Laughing, Lisa says, “this is where I come in to remind Marty that his kids are not his employees.” While running a home with four children and a husband who owns two businesses is like “conducting an orchestra,” Lisa says Grunder bends his schedule regularly to coach girl’s basketball or be at the table for family dinner nights – he makes sure weekends are dedicated to family. “Our favorite thing to do on a Saturday night is hang out with the kids,” Grunder says.
At the same time, he has high expectations for his children. A chore checklist where dad and child sign off on completed tasks earns them allowance. No chores, no allowance. “He wants them to learn the consequences of their actions,” Lisa says. “He is bound and determined to make sure they know their dad’s accomplishments are not theirs. They have to make their own way. God forbid they say they are bored – Marty will have something for them to do in no time.”
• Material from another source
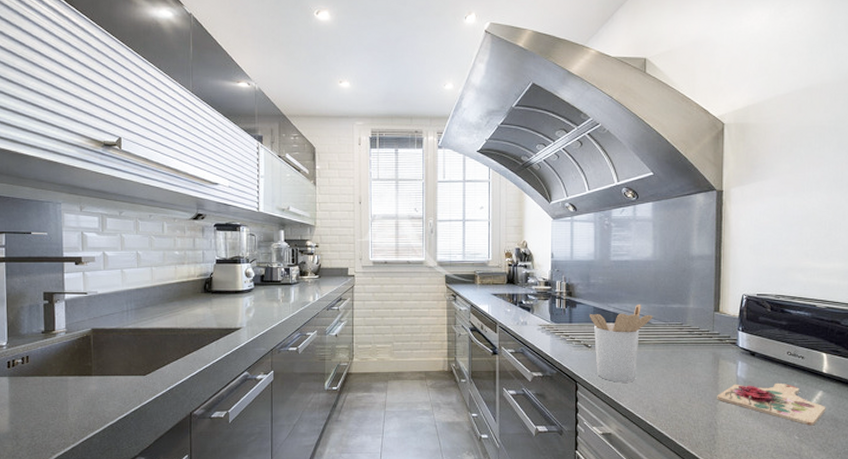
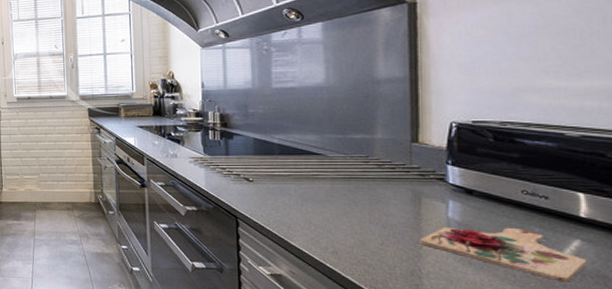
utensil holder: present [588,303,653,383] -> none [248,134,329,221]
And the Grunder children know this full well. Dad’s personality is complete with “a lot of energy,” Lisa says. “He can’t sit still. His mind is always working. He’s a dreamer and is extremely optimistic. He thinks about what he wants and makes sure he does what he needs to do to make it happen. He motivates and expects a lot out of people, and I think the kids pick up on that.”
Thinking about his children makes Grunder feel reflective. “When I started Grunder Landscaping Co., I didn’t know what life was all about. I certainly did not have a vision that Grunder Landscaping Co. would be what it is today; I just wanted to cut grass and get paid to have fun. Today, as I am 40 years old, I realize what a blessing it is to own my own business, the freedom it gives me, and the opportunities.”
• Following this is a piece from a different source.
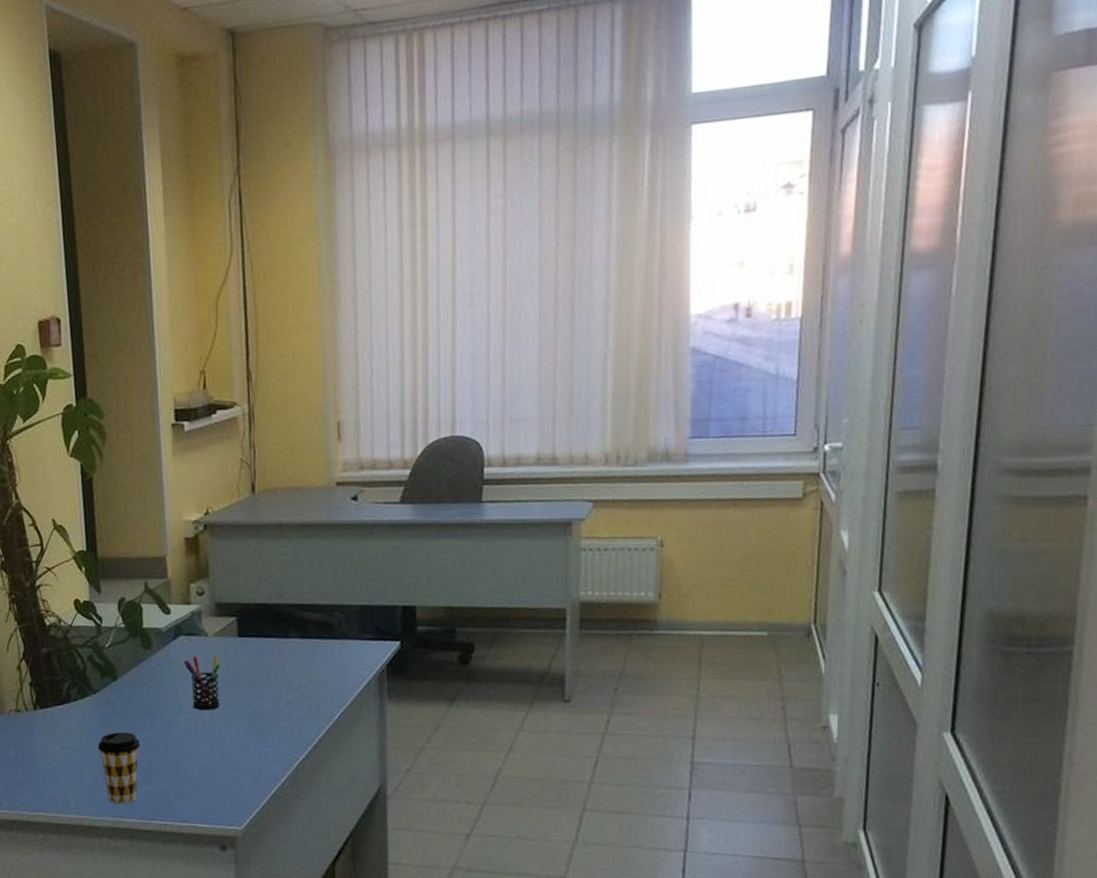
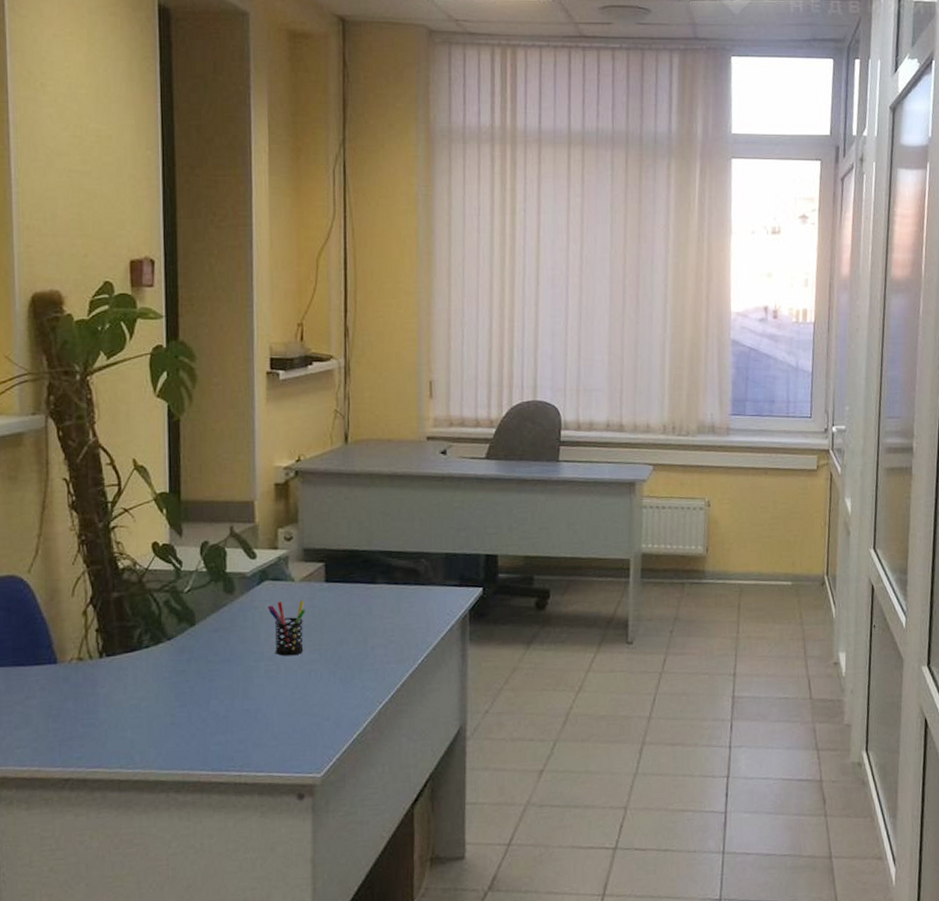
coffee cup: present [97,732,141,805] -> none [169,679,218,757]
One day, “after I was almost 3 miles from home, my wife called to tell me Grant woke up, came downstairs and asked where I was – she wondered if I wanted to come back to give him his hug,” Grunder continues, explaining that normally none of his kids are downstairs as he leaves for work but when he yells “goodbye,” Grant runs down the stairs and jumps into his arms to give him a hug. “I thought quickly – let’s see, I have a staff meeting at 8:30; at 10:15 I have to record a commercial for community service I’m doing; I have to get that big job I sold processed; I have to get my head on straight with the sales leads we have; and I have to prepare for a trip to Orlando to speak to a group of entrepreneurs. Man, this would take an extra 20 minutes. But, who cares. And I turned my truck around and went back home to give Grant a hug. The best part about running my own business is I can turn my truck around and go right back home when someone calls. I’m my own boss and, yes, not everyday of being an entrepreneur is easy or fun, but most days are great and they’re especially great when you know someone loves you and still wants to give you a hug.”
Grunder admits he wonders about what the future will be like for his children. “I just want to be able to set a great example for them,” he reiterates. “I hope they watch dad work and focus and do things over that didn’t work out. I hope they take these lessons with them in life.”
Considering the countless landscape contractors who have listened to and learned from Grunder’s message, he has nothing to worry about.